Nonno, my grandfather, would not have liked such patience.
He was part Archie Bunker and part saint, depending on the hour and the moon. If you've ever seen Archie grumble in an episode, you know his type: convinced that the world is ending because someone changed the channel. My grandma was not happy about this. He was loud, stubborn, and loved me like a man trying to force God into submission.
He once told me that I was too dark to be Italian and I told him that was okay. I wasn't trying to be one. I was just trying to survive Sunday dinner with my grandfather. We argued until our throats were tight, until tears replaced words, and then he brought rigatoni as a peace offering. That was his theology: repentance with sauce.
And yet I knew that he would take a bullet for me.
I am not saying: stay and argue cruelly, there are enough ghosts of this error in the world. I'm talking about Richard's stubbornness, who believes that friendship can survive disagreement.
During the pandemic, Richard and I stood on opposite sides of the same storm. We couldn't meet, so every day I sent him tiny drawings, little pieces of light in an envelope. He said they made his walls feel less lonely. I told him these were breadcrumbs to find my way home.
Maybe that's all we can do for each other. Leave crumbs of compassion and hope someone else is hungry enough to follow.
Because sometimes “different” doesn’t mean “stranger.” Sometimes the “other” is your friend, your grandfather, or the version of you who still believes the world can’t change.
I learned that fear is a miser. It makes us small, it hoards our humanity, like change in a jar labeled Not today. But curiosity is a thief who breaks in at night and leaves a note saying “Try again.”
When old myths die, the world gets bigger. The streets are breathing out. Neighbors wave longer. Children grow up to be curious, not cautious. Even the air seems different, as if it has finally forgiven us for breathing incorrectly.

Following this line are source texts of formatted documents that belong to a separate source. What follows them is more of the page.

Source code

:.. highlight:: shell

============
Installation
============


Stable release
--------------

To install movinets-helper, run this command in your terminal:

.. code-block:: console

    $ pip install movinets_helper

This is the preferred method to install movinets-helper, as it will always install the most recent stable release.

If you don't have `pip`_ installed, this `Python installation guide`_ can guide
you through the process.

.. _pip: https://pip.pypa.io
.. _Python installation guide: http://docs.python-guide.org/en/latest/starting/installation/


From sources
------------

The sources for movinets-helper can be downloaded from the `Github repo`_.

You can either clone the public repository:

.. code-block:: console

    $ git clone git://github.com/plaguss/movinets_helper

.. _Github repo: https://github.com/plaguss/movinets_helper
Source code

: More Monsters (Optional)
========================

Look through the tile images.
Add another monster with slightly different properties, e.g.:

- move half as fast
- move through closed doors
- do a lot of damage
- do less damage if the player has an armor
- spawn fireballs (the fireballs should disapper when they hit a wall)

Fear costs more than we think. It eats up art, joy, second chances. This turns our hands into fists, even though they are meant to be held. Eradicating these myths is the slow work of rebuilding our own reflection.
And the magic is that you don't need a revolution. You just want a conversation that goes better than expected. You just need to linger a little longer after the first awkward silence.
Because, as Tutu said, we can only be human together, tinkering, learning, laughing in the dark, still arguing about nothing and still somehow finding each other.
And maybe, just maybe, this is what healing sounds like. Two old friends chuckle through the static, ghosts and saints, and Archie Bunker watches from the couch, waiting to see if we can get it right this time.
Bella Luna Zúñiga is a writer based in Winnipeg.